An overview of interventions to improve compliance with appointment keeping for medical services

Document Type



Paediatrics and Child Health (East Africa)


Objective: To determine, by a quantitative meta-analysis of randomized trials, the effectiveness of strategies to improve patient compliance with screening, referral, and clinic appointments for health services that are provided at the time of the visit.

Data Sources: Computerized searches of MEDLINE (1966 through 1990) were done using two search strategies: (1) (Patient Compliance OR Adhere OR Dropout) AND (Appointment) AND (Screen OR Follow OR Refer ); and (2) (Patient Compliance OR*Adhere OR Dropout ) AND (Attend OR Screen ) OR (Appointment*). A computerized search of PSYCHLIT was done with the terms Compliance AND Appointment*. In addition, the reference list of each retrieved article was reviewed and relevant citations retrieved.

Study Selection: Only randomized trials with quantitative data concerning the effect of interventions to improve attendance at appointments for supervised administration of care were considered for detailed review. Studies of appointment keeping for self-administered treatments or tests were excluded. Two independent reviewers assessed each article for inclusion (κ, for agreement, 0.66 for MEDLINE; 0.95 for PSYCHLIT) and validity (κ, 0.62) using a priori criteria. Twenty-three (26%) of 88 relevant articles met all criteria.

Data Extraction: Data on study populations, interventions, and outcomes were extracted and analyzed using pooled odds ratios (ORs).

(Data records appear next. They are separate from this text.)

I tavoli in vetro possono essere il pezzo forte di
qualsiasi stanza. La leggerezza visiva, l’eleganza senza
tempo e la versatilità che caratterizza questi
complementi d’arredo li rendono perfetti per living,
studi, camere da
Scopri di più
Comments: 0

Data Synthesis: The average rate of compliance with appointments was 58%. Mailed reminders and telephone prompts were consistently useful in reducing broken appointments (OR, 2.2; 95% confidence interval [Cl], 1.7 to 2.9; and OR, 2.9, Cl, 1.9 to 4.3, respectively). An "orientation statement" (OR, 2.9; Cl, 1.5 to 5.6), "contracting" with patients (OR, 1.9; Cl, 1.04 to 3.5), and prompts from physicians (OR, 1.6; Cl, 1.4 to 2.0) showed positive effects as well.

Conclusions: In clinic settings where kept appointments can be an accurate measure of patient compliance with health care interventions, broken appointments can be reduced by mail, telephone, or physician reminders; orienting patients to the clinic; or contracting with patients.